Seberapa serius hukum Indonesia memandang tindakan pemalsuan dokumen?
Konflik tudingan ijazah palsu milik Presiden ke-7 RI Joko Widodo oleh beberapa oknum hingga saat ini sepertinya belum memiliki titik terang. Terlepas dari benar atau tidaknya tudingan tersebut, isu ini membuka ruang diskusi yang lebih besar tentang maraknya pemalsuan ijazah dan lemahnya verifikasi dokumen di Indonesia.
Dalam beberapa tahun terakhir, isu pemalsuan dokumen seperti ijazah dan sertifikat keahlian kembali mencuat ke permukaan. Tak hanya menyeret nama-nama publik figur, praktik ini juga sering ditemukan dalam proses rekrutmen, bahkan pencalonan pejabat. Sayangnya, masih banyak orang yang menganggap hal ini sepele padahal konsekuensinya bisa sangat serius lho.

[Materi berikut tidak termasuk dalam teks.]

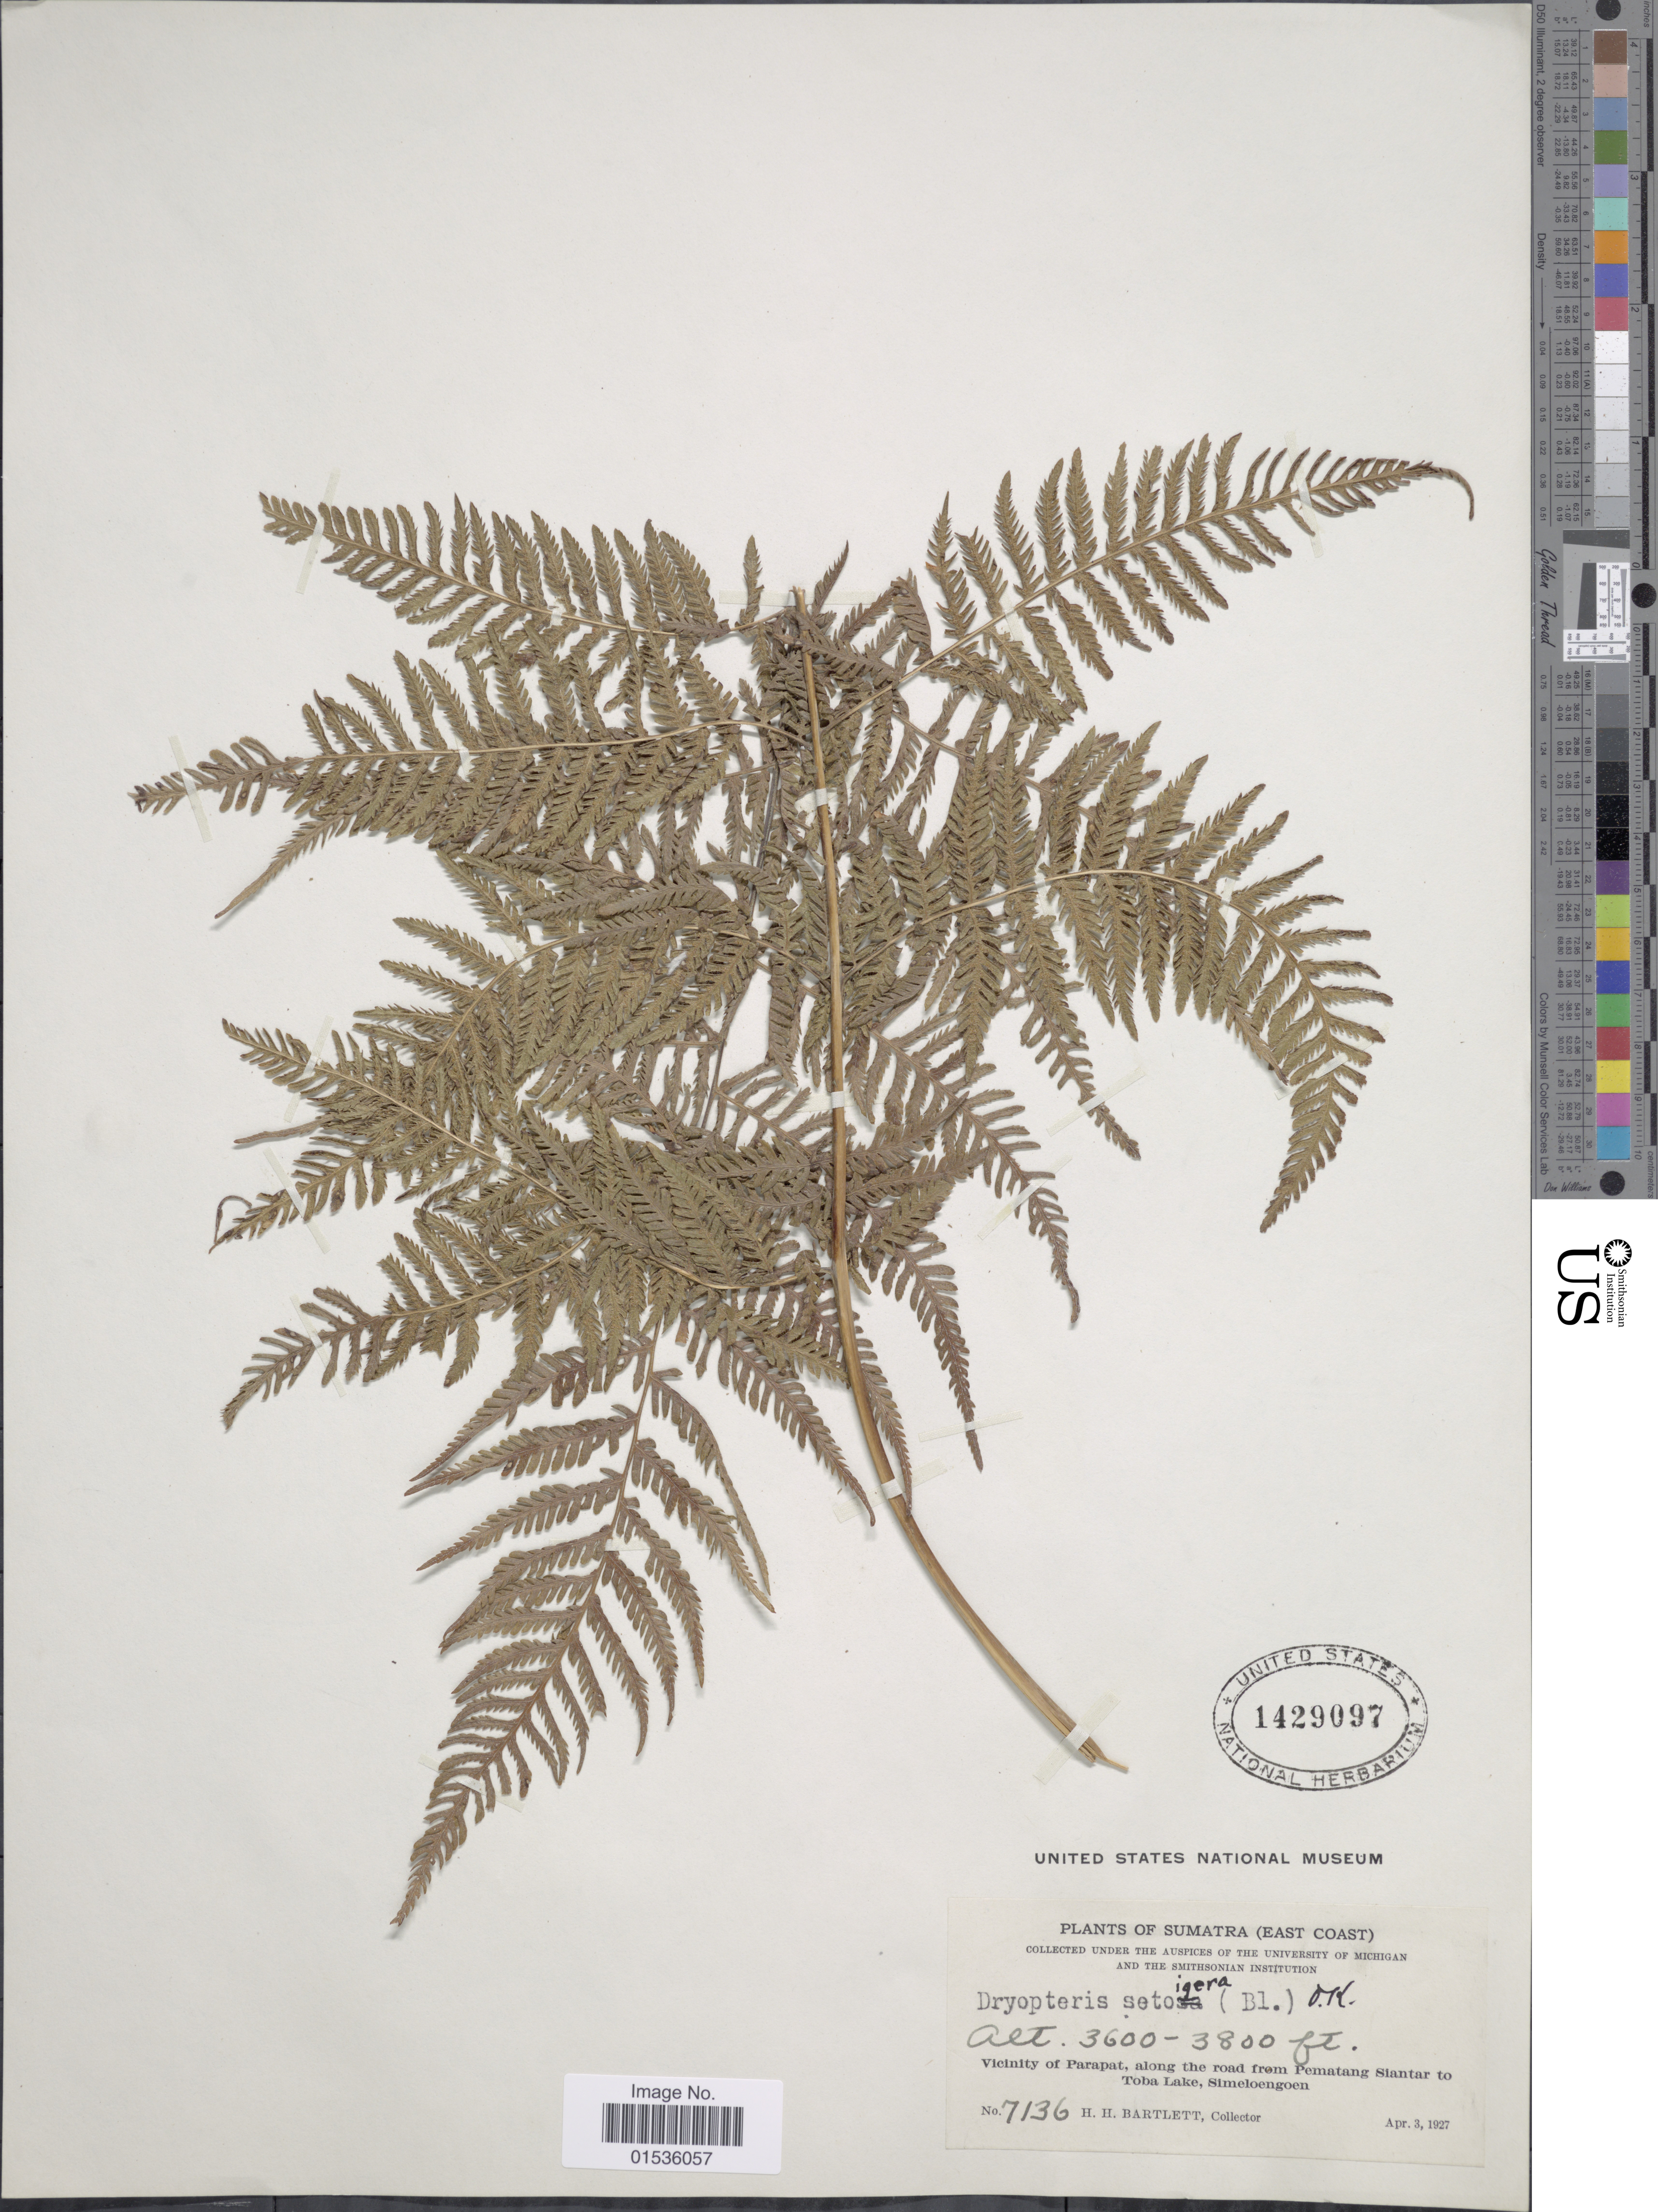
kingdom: Plantae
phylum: Tracheophyta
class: Polypodiopsida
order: Polypodiales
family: Thelypteridaceae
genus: Macrothelypteris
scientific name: Macrothelypteris torresiana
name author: (Gaudich.) Ching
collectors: H. H. Bartlett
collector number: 7136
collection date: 1927-04-03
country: Indonesia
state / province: Sumatra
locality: Sumatra (East Coast). Vicinity of Parapat, along the road from Pematang Stantar to Toba Lake, Simeloengoen.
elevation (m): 1097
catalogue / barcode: US 1429097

Banyak yang menganggap pemalsuan dokumen sebagai pelanggaran ringan. Padahal, dari sisi hukum pidana, tindakan ini dapat berujung pada pidana penjara hingga enam tahun. Praktik seperti ini bukan hanya mencoreng integritas, tapi juga berisiko tinggi secara hukum. Kejadian ini menjadi pengingat bahwa pemalsuan dokumen bukan sekadar pelanggaran administratif, tetapi bisa berdampak besar terhadap kepercayaan publik dan integritas sistem hukum kita
Sebelum membahas hukuman pidana bagi pelaku pemalsuan, mari kita sama-sama pahami dulu mengenai pengertian dari pemalsuan dokumen.
Pemalsuan surat/dokumen adalah tindakan membuat atau mengubah suatu dokumen seolah-olah sah dan benar, padahal isinya palsu atau tidak sesuai fakta. Tujuannya bisa bermacam-macam, bisa untuk mendapatkan pekerjaan, menaikkan status sosial, mengikuti seleksi tertentu, atau bahkan hanya untuk mendapatkan kepercayaan orang lain. Tidak hanya ijazah pendidikan dan sertifikat keahlian saja yang kerap dipalsukan, tetapi dokumen lainnya seperti surat izin praktik, surat pengalaman kerja, bahkan identitas diri seperti KTP atau akta lahir juga kerap dipalsukan.
- Berdasarkan KUHP Pasal 263, secara garis besar menjelaskan seseorang yang dengan sengaja memalsukan surat demi mendapat keuntungan dengan maksud untuk digunakan seolah-olah isinya benar, bisa diancam dengan pidana penjara maksimal 6 tahun.
- Sedangkan berdasarkan UU No. 20 Tahun 2003 tentang Sistem Pendidikan Nasional, Pasal 69 ayat (1), menjelaskan bagi yang secara sadar dengan sengaja menggunakan ijazah, sertifikat kompetensi, gelar akademik gelar profesi atau bahkan vokasi yang palsu, bisa dikenakan pidana penjara paling lama 5 tahun dan/atau denda paling banyak Rp 500.000.000 (lima ratus juta).
Perlu diperhatikan, tidak semua kasus bisa langsung diproses pidana. Hukum pidana memerlukan unsur niat dan penggunaan. Misalnya, sekadar menyimpan ijazah palsu di rumah tanpa pernah menggunakannya bisa jadi tidak diproses, kecuali ada indikasi akan digunakan untuk menipu.
Selain itu, hukum pidana juga mengenal masa daluwarsa (kedaluwarsa). Untuk kasus pemalsuan dokumen, umumnya daluwarsa terjadi 12 tahun sejak perbuatan dilakukan. Namun jika dokumen palsu masih terus digunakan, waktu ini bisa dihitung dari penggunaan terakhir.
Dapat disimpulkan bahwa pemalsuan dokumen adalah tindakan yang sangat serius. Bukan hanya melanggar etika dan merusak kepercayaan masyarakat, tetapi juga termasuk dalam tindak pidana yang dapat dikenai hukuman berat. Sebagai masyarakat yang ingin membangun sistem yang jujur dan adil, penting bagi kita untuk menolak segala bentuk manipulasi administratif dan mendukung proses hukum yang adil terhadap pelanggar.